About 48.5% of voting shareholders voted against the company’s executive pay plan in what’s known as the Say-on-Pay vote, according to vote results of the May 18 meeting filed with the SEC on Friday. The plan had 92% support in 2021, according to that year’s SEC filing, and about 90% support the year before that.
“We believe in, and will continue to focus on, aligning executive compensation with long-term shareholder value creation,” the company told Medical Design & Outsourcing today. “Our board will carefully consider the input we received from our shareholders in connection with this year’s annual meeting. We will continue to engage with shareholders as we develop our executive compensation plans.”
Because these are advisory votes, they don’t require the board or management to take action and won’t affect executive pay unless the board takes steps on its own. But it’s a way for investors to put the board and top executives on notice.
Following the 2021 vote’s overwhelming support, the Henry Schein board’s Compensation Committee said it mostly returned to its pre-pandemic approach on executive compensation.
“The Compensation Committee expects to continue to consider the outcome of the Company’s say-on-pay votes, stockholder discussions and input and continuing developments related to the COVID-19 pandemic when making future compensation decisions,” the committee told investors ahead of the latest vote.

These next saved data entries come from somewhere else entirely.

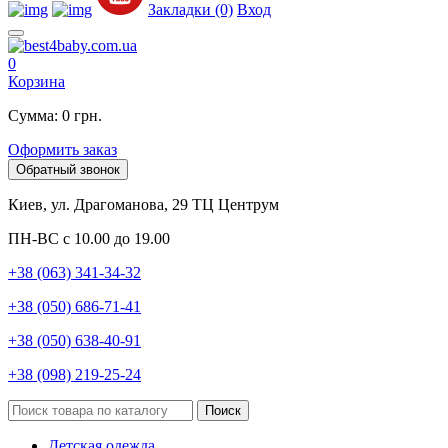
Закладки (0)
Вход
0
Корзина
Сумма: 0 грн.
Оформить заказ
Обратный звонок
Киев, ул. Драгоманова, 29 ТЦ Центрум
ПН-ВС с 10.00 до 19.00
+38 (063) 341-34-32
+38 (050) 686-71-41
+38 (050) 638-40-91
+38 (098) 219-25-24
Поиск
Детская одежда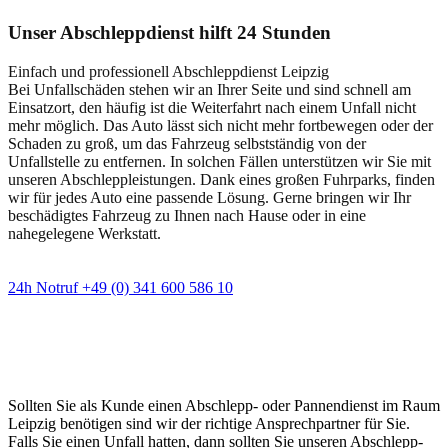
Unser Abschleppdienst hilft 24 Stunden
Einfach und professionell Abschleppdienst Leipzig
Bei Unfallschäden stehen wir an Ihrer Seite und sind schnell am
Einsatzort, den häufig ist die Weiterfahrt nach einem Unfall nicht
mehr möglich. Das Auto lässt sich nicht mehr fortbewegen oder der
Schaden zu groß, um das Fahrzeug selbstständig von der
Unfallstelle zu entfernen. In solchen Fällen unterstützen wir Sie mit
unseren Abschleppleistungen. Dank eines großen Fuhrparks, finden
wir für jedes Auto eine passende Lösung. Gerne bringen wir Ihr
beschädigtes Fahrzeug zu Ihnen nach Hause oder in eine
nahegelegene Werkstatt.
24h Notruf +49 (0) 341 600 586 10
Wann immer Sie einen Abschlepp- oder
Pannendienst brauchen
Sollten Sie als Kunde einen Abschlepp- oder Pannendienst im Raum
Leipzig benötigen sind wir der richtige Ansprechpartner für Sie.
Falls Sie einen Unfall hatten, dann sollten Sie unseren Abschlepp-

Melville, New York-based Henry Schein is the world’s largest provider of health care supplies and services for office-based dental and medical practitioners. Another leading medtech firm, Zimmer Biomet (NYSE:ZBH), on Friday also disclosed a lackluster shareholder response to its executive pay packages.

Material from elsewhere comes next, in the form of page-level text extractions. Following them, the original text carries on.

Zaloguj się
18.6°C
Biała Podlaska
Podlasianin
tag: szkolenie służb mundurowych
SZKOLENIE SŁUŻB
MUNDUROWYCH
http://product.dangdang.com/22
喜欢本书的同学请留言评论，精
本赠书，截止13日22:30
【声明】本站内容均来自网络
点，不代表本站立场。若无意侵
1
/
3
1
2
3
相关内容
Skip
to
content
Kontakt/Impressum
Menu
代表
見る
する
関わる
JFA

Institutional Shareholder Services (ISS), which advises large institutional investors on how to vote on executive compensation and other governance issues, examines a company’s responsiveness to shareholders if a Say-on-Pay vote receives less than 70 percent support.
“If the company has demonstrated poor responsiveness, ISS will generally recommend a vote against the say-on-pay proposal and incumbent compensation committee members,” ISS told clients ahead of this year’s annual meetings. “ISS may limit the adverse recommendation to the say-on-pay proposal if the board has demonstrated a limited degree of responsiveness, but which falls short of a robust response. In cases of multiple years of insufficient responsiveness indicating a systemic problem around board stewardship and oversight, ISS may recommend against the full board.”
How much does the CEO of Henry Schein and his top executives make?
Henry Schein reported nearly $10.8 million in total compensation for CEO and Chair Stanley Bergman in 2021, up nearly 73% from $6.2 million the year before.
His latest pay package was still smaller than the $14.4 million in total compensation he received in 2019. That included a $6.45 million stock award connected to the renewal of his employment contract through 2022, plus one-year extensions if the company and Bergman both agree.
His 2021 pay included his $1.5 million salary, $4.3 million in stock awards, $1.5 million in option awards, $3.2 million in bonuses and more than $238,000 in other compensation, including 401(k) matches, Supplemental Executive Retirement Plan (SERP) contributions, personal commuting expenses and administrative and phone services.
Henry Schein said Bergman most recent pay package was 121 times more than pay for its median employee, which the company calculated at $72,625.
Henry Schein’s second-highest-paid executive is Vice Chair and President James Breslawski, who received $4.3 million in total compensation. Following him is EVP and CFO Steven Paladino at $3.9 million, EVP and Chief Administrative Officer Gerald Benjamin at $3.7 million and EVP and Chief Strategic Officer Mark Mlotek at $3.5 million.
Benjamin is retiring on July 1 but will advise the company in retirement. When Benjamin retires, the company will promote Secretary and SVP of Corporate & Legal Affairs Michael Ettinger to the position of EVP and chief operating officer.